Japan Considers Tax-Free Shopping Overhaul to Combat Illicit Resales

TOKYO – In a bid to curb the escalating problem of tax-free items being resold overseas at inflated prices, Japan is contemplating a major restructuring of its tax-free shopping scheme for foreign visitors, according to sources familiar with the matter. The current system allows visitors staying in Japan for less than six months to purchase goods with the consumption tax already deducted. However, authorities are now exploring the possibility of transitioning to a new approach where visitors pay tax-inclusive prices and subsequently apply for refunds, the sources revealed.

Potential Changes on the Horizon

Discussions surrounding the revision of Japan’s tax-free shopping rule are expected to commence later this year, as part of the annual tax system review for fiscal 2024, the sources added. Drawing inspiration from practices in the European Union, where tourists pay prices inclusive of value-added tax and later claim refunds after meeting the required formalities, Japan aims to address the growing issue of tax-free items being resold for profit.

Tax-Free Shopping
Tax Free Shop Miyabi in Kansai Airport, Osaka | © Wikipedia Commons

Existing Tax-Free Shopping Conditions

Under the current guidelines, travelers are exempted from paying consumption tax on purchases totaling 5,000 yen or more, as long as they have genuine intentions of using the items in their home countries. However, recent incidents have revealed instances of travelers buying substantial quantities of tax-free items with the intent of reselling them elsewhere, the sources stated.

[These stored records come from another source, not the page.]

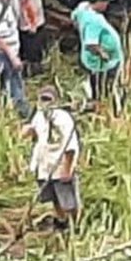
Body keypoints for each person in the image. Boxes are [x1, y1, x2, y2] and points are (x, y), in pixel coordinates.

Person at [22, 86, 81, 232]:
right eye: (43, 99)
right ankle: (60, 221)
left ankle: (74, 225)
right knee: (53, 197)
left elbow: (70, 144)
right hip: (44, 164)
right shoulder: (39, 116)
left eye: (48, 99)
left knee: (68, 199)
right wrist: (29, 131)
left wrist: (67, 168)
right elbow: (37, 135)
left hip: (59, 163)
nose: (45, 103)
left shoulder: (63, 118)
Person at [70, 0, 124, 109]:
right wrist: (104, 54)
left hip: (96, 61)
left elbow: (74, 17)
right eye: (105, 1)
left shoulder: (83, 7)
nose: (107, 4)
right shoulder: (93, 21)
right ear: (98, 1)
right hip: (101, 64)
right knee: (105, 88)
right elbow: (91, 44)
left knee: (101, 86)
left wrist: (78, 27)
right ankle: (106, 109)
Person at [13, 0, 47, 76]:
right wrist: (32, 24)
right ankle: (33, 72)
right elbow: (28, 6)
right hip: (31, 25)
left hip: (21, 24)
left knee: (25, 50)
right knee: (33, 52)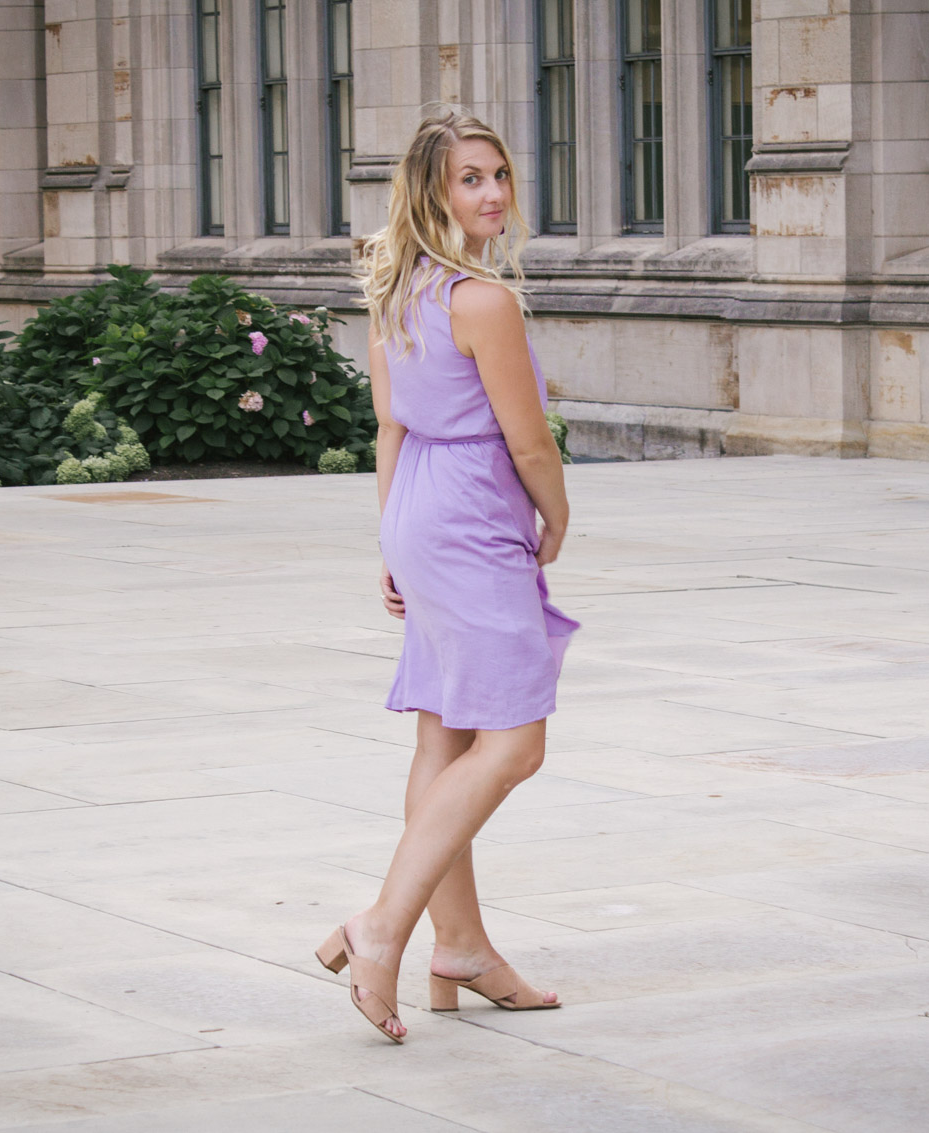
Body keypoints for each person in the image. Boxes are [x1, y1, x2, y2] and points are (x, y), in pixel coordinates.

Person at [314, 106, 579, 1043]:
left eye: (499, 173)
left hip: (420, 509)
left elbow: (390, 427)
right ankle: (383, 924)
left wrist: (391, 537)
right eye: (471, 178)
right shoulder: (481, 299)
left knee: (445, 737)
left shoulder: (396, 291)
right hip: (468, 515)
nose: (494, 192)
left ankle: (459, 945)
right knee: (514, 744)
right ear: (432, 191)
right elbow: (528, 438)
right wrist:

Previous Cases and Measures

Highlighting the gravity of the situation, it was revealed that Apple Inc’s Japan branch faced an additional tax bill of 14 billion yen last year after authorities discovered bulk sales of iPhones and other products to foreign visitors suspected of engaging in resale activities without charging them the appropriate consumption tax.

Effective Enforcement and Collection Challenges

To tackle the issue at its root, tax-free store purchasing records are now shared with customs authorities, who collect the consumption tax from travelers who fail to present the tax-free items they purchased upon departure. However, the Finance Ministry has expressed the difficulty of recovering the tax owed from such travelers, primarily due to their lack of financial means at the time of departure.

Headquarters of the Ministry of Finance of Japan in Tokyo | © Wikipedia Commons

Government Crackdown and Mitigation Measures

In an effort to combat illicit tax-free purchases, the government has intensified its efforts by imposing a requirement, effective May, that businesses purchasing tax-free items for resale purposes must pay the consumption tax. These measures aim to discourage unlawful resale practices and restore fairness to the tax-free shopping system.


As Japan grapples with an increasing number of cases involving the unauthorized reselling of tax-free goods, authorities are exploring a potential overhaul of the current tax-free shopping scheme. By shifting towards a system where visitors pay tax-inclusive prices and subsequently apply for refunds, the government hopes to tackle the issue head-on and protect the integrity of the tax-free shopping experience for legitimate travelers.